Akgül, günü kurtaracak planlar değil, uzun vadeli planlar yapacaklarının altını çizerek, “2028’de de mevcut kadroyu en iyi şekilde olimpiyata taşıyacağız. Yine orada da altın madalya için güreşeceğiz, ondan yana problem yok. Ancak altyapıyı canlandırarak 2032 Olimpiyatları’nın planlarını yapacağız. Çünkü amacımız güreş, derdimiz kısa vadeli hedefler değil. Türkiye Güreş Federasyonu Başkanlığı, kısa vadeli düşünülecek bir görev değil. İnşallah 8 senelik bir plan yaparak, altyapıyı canlandırıp olimpiyatlarda altın madalya alabilecek seviyede sporcular yetiştirmek için elimizden geleni yapacağız.”
FEDERASYONDA ORTAK AKIL HAKİM OLACAK
Şampiyon Rıza Kayaalp ve Yasemin Adar Yiğit’in de kendisine destek verdiğini belirten Akgül, “Hiçbir antrenör ve sporcuya küslük olmayacak. Bütün kulüpler birbirleri ile dost olacak.” diyerek camiaya birlik ve beraberlik mesajı verdi.
Akgül, her yıl dünya şampiyonasından sonra çalıştay düzenlemeyi düşündüklerini ve önemli kararların istişareler sonucu alınacağını aktardı. “Bütün kulüplerimizi, yöneticilerimizi, hocalarımızı ve sporcuları bir araya getirip onların istek ve arzularını dinleyeceğiz. Aldığımız yönetim kararları, onların kararları olacak. Hocalarımızın, ağabeylerimizin düşünceleri çok değerli. Onlar doğruyu hep beraber takdir ederse, bizim red etme şansımız kesinlikle yok. Lig statüsü ve milli takım kriterlerini hep beraber belirleyeceğiz.”

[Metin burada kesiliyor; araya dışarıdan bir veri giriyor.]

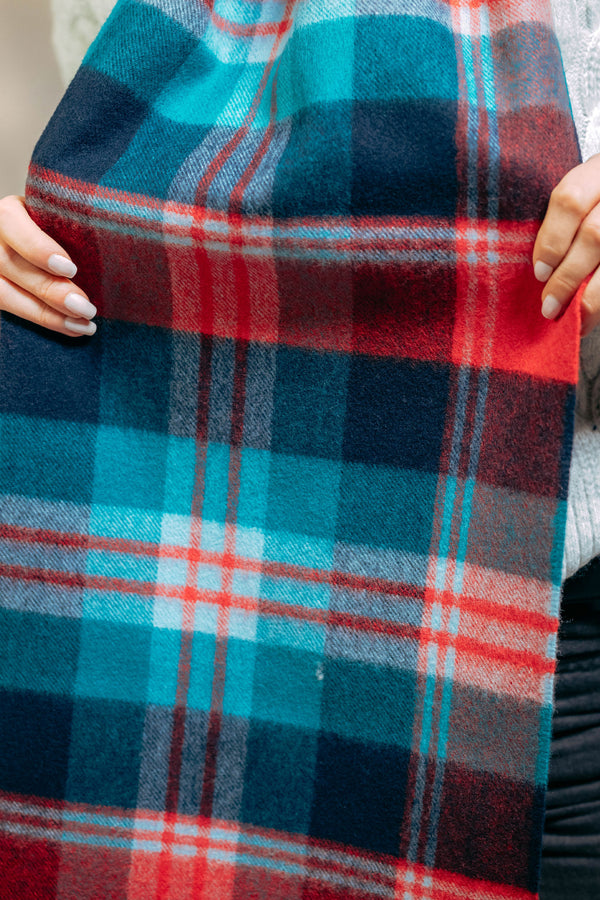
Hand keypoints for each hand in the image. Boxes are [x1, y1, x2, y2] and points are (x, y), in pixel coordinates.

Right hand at [0, 194, 95, 336]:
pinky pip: (13, 312)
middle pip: (9, 265)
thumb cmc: (66, 228)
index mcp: (8, 214)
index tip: (70, 268)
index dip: (37, 248)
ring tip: (84, 325)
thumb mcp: (66, 217)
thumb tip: (119, 234)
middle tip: (86, 308)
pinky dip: (46, 322)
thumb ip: (78, 222)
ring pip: (5, 295)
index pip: (12, 224)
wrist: (48, 248)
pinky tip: (73, 329)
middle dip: (50, 290)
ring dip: (48, 315)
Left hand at [532, 154, 599, 337]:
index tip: (539, 273)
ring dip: (592, 295)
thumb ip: (554, 221)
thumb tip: (524, 270)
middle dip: (568, 275)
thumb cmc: (588, 204)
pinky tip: (589, 317)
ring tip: (573, 318)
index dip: (551, 239)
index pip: (569, 200)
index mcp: (594, 173)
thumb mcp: (574, 196)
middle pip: (595, 235)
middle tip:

Federasyonun kapısının herkese açık olacağını vurgulayan Taha Akgül, sözlerini şöyle tamamladı:
- “Spor camiası bizleri hep mütevazılığımız ile takdir etti. Seçildiğimde de camiama söz veriyorum, ekstra mütevazı olacağım. Federasyonumuz, sizlerin federasyonu olacak. Her gelen derdini anlatıp, inşallah çözüm bulup ayrılacak. Küçük şeylerle uğraşılmayacak. Ortak karar alma mekanizması ortaya koyacağız. ‘Taha’yı seçtik ama bizi dinlemedi.’ dedirtmek istemiyorum. Bu olmayacak, bunun da sözünü veriyorum. Egomu tatmin etme gibi bir durum söz konusu olmayacak. Zaten ulaşabileceğim bütün başarılara ulaştım; maddi ve manevi güzel şeyler kazanmışım. Bu anlamda oradaki bir güce ihtiyacım yok ama oraya katacak çok şeyim var. İnşallah faydalı olacağım. Bölgeleri, kulüpleri ziyaret ediyorum. Çok güzel bir ortam ve hava var. Daha aday olmamla bile camiadaki hava değişti. Çok büyük bir teveccüh var. Seçilir seçilmez tekrar Anadolu turu yapacağımın sözünü verdim.”